Officials in blue states continue to make such arguments. Recently, Gottheimer held a press conference in front of a U-Haul truck and claimed, “Folks have been moving away in droves since our state and local tax deduction was gutted.” Of course, New Jersey has aided that process by imposing some of the most onerous state and local taxes in the nation.
Subsequent data have shown that the SALT changes fall heavily on the rich, while the vast majority of taxpayers in high-tax states have benefited from the Trump cuts. An analysis of 2018 New York tax returns found that the number of residents subject to the higher rates of the Alternative Minimum Tax declined to just 0.2 percent of all returns, down from 5.9 percent in 2017. Thanks to the doubling of the standard deduction, the number of New Yorkers itemizing their deductions shrank by nearly two-thirds that year, according to an Empire Center report. A recent report by the left-of-center Brookings Institution found that 57 percent of the benefits of restoring a full SALT deduction would go to the top 1 percent of households, providing them with an average tax cut of $33,000.
Many high-tax states have been crafting loopholes to allow their richest residents to claim the full federal deduction. One tactic the IRS has allowed involves granting certain rich taxpayers—specifically partnerships and S-corporations that file their taxes through the personal income tax system—the right to use a so-called pass-through entity that can also fully deduct local taxes. In Massachusetts, one study found that the workaround allows a partnership with $1.5 million in income to save $22,500 in federal taxes, while paying about $3,750 in higher state taxes. So far, a handful of Democrat-dominated states including Connecticut, Rhode Island, and Illinois have passed similar workarounds for owners of businesses and those whose income comes from partnerships.
Meantime, blue states are also continuing their efforts to increase taxes on the rich. New York State passed a $4.3 billion increase on wealthy residents earlier this year despite a budget surplus and billions in Biden stimulus money. The increase suggested, said the head of the state Republican Party, that “the mentality of those running the show is: eat the rich.” Massachusetts legislators are sponsoring a constitutional amendment that would let the state institute a progressive income tax so that it could raise levies on the wealthy. “Most people recognize that our wealthiest residents can afford to pay a bit more in taxes,” two sponsors of the ballot initiative recently wrote.

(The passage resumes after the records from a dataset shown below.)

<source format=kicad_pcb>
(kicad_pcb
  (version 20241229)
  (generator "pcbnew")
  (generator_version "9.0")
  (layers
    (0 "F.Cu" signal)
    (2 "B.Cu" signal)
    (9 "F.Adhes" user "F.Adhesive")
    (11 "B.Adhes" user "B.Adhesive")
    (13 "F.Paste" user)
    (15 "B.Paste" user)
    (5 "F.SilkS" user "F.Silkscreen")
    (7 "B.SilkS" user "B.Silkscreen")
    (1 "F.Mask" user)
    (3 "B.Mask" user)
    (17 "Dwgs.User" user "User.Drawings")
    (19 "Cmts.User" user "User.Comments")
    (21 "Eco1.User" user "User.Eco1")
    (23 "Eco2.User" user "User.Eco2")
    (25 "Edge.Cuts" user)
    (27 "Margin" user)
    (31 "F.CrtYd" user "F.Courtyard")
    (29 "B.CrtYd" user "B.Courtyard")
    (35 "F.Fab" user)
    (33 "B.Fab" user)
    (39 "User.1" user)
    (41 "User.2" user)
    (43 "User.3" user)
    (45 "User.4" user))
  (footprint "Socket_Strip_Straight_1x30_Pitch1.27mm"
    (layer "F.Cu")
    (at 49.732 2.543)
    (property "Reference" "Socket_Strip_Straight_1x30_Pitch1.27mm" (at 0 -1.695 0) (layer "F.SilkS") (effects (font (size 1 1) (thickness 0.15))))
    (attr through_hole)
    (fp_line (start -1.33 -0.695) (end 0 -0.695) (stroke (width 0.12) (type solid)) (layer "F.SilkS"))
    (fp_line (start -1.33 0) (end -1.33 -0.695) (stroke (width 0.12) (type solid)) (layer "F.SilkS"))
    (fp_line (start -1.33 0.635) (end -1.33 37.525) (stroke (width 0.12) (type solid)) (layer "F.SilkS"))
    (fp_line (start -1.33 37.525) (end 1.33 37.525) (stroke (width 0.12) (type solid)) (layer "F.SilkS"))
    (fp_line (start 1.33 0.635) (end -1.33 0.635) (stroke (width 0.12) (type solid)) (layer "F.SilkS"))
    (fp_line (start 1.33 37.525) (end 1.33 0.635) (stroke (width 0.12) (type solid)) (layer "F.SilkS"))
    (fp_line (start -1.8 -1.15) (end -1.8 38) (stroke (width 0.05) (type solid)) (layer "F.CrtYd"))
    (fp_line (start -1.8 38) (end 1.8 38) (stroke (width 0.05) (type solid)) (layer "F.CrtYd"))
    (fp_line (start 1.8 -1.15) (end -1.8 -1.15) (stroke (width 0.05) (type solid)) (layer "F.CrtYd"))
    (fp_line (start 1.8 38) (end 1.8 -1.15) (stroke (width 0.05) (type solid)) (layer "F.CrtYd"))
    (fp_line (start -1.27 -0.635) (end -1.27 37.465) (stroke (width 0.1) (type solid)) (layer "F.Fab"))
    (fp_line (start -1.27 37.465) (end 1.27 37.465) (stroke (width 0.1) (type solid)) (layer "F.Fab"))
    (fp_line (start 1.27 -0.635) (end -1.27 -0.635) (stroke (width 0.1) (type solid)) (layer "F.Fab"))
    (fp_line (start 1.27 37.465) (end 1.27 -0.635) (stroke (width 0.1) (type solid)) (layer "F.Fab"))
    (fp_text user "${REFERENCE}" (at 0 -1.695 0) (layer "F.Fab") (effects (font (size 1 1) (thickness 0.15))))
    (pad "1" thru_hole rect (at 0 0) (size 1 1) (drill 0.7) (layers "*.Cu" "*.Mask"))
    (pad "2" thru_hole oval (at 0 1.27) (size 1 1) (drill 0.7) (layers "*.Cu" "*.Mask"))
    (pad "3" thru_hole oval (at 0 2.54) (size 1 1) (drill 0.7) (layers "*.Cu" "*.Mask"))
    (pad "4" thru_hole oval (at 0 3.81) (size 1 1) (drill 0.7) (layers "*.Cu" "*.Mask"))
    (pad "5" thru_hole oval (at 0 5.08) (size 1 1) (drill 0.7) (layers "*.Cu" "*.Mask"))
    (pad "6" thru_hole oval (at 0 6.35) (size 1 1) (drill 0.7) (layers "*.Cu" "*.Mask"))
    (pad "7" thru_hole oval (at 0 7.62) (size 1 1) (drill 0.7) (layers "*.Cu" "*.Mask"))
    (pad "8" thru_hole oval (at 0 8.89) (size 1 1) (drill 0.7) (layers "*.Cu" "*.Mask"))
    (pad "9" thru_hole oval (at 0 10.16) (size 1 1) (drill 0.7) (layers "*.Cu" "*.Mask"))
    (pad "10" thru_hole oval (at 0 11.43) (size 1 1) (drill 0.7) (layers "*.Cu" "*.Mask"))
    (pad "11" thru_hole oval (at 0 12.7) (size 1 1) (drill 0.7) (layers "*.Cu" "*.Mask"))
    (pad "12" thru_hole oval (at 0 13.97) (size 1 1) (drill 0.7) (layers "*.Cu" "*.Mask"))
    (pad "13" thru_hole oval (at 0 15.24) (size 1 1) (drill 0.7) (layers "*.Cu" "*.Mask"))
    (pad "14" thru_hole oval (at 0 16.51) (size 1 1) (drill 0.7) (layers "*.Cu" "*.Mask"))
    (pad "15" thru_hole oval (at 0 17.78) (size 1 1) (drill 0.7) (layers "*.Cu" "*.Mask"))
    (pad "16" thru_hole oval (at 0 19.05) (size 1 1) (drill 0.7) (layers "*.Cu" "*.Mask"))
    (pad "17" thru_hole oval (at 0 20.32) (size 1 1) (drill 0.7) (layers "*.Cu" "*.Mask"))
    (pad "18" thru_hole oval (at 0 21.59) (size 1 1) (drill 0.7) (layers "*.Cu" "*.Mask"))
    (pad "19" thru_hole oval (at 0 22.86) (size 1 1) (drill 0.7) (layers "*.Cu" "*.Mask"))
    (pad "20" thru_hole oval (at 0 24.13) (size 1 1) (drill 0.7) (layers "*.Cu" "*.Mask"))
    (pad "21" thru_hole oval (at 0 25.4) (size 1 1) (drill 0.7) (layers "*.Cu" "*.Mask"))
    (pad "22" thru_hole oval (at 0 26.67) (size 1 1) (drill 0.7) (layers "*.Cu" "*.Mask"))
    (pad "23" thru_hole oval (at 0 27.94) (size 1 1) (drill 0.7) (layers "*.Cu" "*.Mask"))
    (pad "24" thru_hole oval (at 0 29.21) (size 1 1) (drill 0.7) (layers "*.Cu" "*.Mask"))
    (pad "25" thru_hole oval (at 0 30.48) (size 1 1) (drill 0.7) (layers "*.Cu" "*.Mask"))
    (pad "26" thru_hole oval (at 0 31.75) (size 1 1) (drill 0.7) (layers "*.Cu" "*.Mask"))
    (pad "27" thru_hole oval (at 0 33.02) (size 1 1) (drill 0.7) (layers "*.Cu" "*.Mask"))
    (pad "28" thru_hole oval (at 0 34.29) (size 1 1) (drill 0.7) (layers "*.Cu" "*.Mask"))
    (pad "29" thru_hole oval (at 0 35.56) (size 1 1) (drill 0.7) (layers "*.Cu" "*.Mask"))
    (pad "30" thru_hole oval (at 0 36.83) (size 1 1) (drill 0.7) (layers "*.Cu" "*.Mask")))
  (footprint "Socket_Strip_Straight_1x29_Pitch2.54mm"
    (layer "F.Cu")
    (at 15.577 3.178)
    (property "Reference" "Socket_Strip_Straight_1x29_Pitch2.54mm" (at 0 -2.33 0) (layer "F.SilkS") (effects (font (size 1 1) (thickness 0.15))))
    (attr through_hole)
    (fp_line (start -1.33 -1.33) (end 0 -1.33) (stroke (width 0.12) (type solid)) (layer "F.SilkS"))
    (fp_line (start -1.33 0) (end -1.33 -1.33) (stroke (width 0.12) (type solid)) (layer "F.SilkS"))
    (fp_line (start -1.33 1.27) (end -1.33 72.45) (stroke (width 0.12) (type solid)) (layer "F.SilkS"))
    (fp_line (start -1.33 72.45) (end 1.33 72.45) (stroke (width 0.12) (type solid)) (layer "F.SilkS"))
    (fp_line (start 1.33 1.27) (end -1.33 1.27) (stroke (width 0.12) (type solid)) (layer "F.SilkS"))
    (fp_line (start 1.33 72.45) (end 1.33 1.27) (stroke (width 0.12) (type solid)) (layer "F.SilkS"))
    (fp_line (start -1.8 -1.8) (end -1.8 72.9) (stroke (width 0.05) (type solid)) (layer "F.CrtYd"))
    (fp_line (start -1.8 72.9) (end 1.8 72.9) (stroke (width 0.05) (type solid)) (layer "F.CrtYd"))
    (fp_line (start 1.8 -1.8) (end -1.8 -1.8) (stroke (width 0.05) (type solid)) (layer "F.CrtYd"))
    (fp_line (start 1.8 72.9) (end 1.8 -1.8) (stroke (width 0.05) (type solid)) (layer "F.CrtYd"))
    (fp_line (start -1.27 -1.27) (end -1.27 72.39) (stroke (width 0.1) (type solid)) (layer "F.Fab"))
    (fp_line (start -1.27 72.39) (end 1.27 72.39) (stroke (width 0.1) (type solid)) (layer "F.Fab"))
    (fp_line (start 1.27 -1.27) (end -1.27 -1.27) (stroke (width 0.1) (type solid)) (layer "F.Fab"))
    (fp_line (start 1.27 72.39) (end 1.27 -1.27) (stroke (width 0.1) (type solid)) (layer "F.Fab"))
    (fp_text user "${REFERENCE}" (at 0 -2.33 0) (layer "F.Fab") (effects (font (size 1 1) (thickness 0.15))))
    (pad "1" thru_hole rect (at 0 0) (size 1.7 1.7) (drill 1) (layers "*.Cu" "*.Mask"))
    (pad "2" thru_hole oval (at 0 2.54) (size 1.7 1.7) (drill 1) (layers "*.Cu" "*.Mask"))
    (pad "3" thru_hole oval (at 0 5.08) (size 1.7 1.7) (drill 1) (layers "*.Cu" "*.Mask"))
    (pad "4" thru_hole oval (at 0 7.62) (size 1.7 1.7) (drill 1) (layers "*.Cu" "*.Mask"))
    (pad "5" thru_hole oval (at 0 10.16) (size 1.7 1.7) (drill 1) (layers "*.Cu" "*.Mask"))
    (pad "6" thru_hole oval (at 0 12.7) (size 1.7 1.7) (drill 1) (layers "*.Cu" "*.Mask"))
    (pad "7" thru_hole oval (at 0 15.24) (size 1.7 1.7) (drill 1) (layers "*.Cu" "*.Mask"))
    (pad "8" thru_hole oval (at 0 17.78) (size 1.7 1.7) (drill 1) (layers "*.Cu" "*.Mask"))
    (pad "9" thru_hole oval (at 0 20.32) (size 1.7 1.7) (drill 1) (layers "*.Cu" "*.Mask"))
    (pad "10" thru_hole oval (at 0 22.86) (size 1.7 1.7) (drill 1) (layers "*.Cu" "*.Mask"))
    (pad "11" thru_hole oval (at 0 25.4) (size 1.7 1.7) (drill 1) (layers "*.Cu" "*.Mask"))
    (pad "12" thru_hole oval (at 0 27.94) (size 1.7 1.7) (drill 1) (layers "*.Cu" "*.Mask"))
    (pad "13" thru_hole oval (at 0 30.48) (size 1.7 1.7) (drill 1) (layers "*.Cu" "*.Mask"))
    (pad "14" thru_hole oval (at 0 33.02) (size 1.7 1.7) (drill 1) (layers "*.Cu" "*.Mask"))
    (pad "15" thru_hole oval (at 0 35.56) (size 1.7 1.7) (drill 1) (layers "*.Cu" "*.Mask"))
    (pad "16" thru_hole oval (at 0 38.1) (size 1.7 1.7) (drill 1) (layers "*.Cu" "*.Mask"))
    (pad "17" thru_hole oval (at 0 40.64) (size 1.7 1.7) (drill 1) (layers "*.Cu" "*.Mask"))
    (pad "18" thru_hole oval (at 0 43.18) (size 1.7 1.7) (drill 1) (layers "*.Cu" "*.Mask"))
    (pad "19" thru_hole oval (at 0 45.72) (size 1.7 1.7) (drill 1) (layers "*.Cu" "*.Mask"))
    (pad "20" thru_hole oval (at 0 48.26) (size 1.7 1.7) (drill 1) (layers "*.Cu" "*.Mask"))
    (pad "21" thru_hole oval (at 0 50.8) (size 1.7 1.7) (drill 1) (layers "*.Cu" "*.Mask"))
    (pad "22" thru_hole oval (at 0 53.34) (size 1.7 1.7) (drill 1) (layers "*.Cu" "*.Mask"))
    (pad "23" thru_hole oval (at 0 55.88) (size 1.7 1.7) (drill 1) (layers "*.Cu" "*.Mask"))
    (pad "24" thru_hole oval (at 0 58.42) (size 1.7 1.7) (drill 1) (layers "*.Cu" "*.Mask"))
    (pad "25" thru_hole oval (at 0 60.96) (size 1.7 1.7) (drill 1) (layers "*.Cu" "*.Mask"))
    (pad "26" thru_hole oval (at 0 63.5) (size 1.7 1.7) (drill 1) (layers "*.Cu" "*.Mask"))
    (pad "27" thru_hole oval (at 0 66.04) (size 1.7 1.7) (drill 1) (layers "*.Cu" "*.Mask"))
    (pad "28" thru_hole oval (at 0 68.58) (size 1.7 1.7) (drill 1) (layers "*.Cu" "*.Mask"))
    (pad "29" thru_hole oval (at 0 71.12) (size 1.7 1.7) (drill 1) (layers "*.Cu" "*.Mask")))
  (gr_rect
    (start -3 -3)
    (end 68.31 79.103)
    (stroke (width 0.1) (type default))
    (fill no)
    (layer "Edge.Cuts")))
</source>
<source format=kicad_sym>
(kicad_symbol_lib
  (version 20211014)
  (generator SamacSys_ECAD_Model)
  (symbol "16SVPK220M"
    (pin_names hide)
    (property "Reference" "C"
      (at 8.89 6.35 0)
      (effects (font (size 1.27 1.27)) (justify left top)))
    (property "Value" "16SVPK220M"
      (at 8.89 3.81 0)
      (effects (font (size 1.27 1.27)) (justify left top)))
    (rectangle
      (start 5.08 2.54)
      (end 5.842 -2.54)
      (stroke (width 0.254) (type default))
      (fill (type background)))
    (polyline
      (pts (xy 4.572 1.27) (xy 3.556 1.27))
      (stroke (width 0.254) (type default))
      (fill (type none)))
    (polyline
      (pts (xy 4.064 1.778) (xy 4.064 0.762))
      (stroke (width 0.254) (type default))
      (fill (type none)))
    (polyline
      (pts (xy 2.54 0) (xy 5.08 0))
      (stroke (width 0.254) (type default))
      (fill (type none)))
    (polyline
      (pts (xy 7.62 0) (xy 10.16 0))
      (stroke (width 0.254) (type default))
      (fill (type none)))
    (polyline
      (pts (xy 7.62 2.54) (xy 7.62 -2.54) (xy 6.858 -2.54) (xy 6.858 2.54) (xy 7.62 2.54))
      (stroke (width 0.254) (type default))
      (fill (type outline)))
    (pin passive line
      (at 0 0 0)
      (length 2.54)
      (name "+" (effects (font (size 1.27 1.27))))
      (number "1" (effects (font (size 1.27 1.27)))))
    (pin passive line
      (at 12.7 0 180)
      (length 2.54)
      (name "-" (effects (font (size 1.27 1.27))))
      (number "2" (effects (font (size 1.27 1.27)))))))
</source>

The Biden administration finds itself caught in a bind. It understands how bad it would look to restore the full SALT deduction, which would primarily benefit those with high incomes; that’s why the tax break isn’t included in the initial bill. Yet the administration also knows that, even under the best circumstances, its huge tax package will struggle for votes—and that’s why adding a little more SALT to the blue states’ eat-the-rich approach remains a possibility.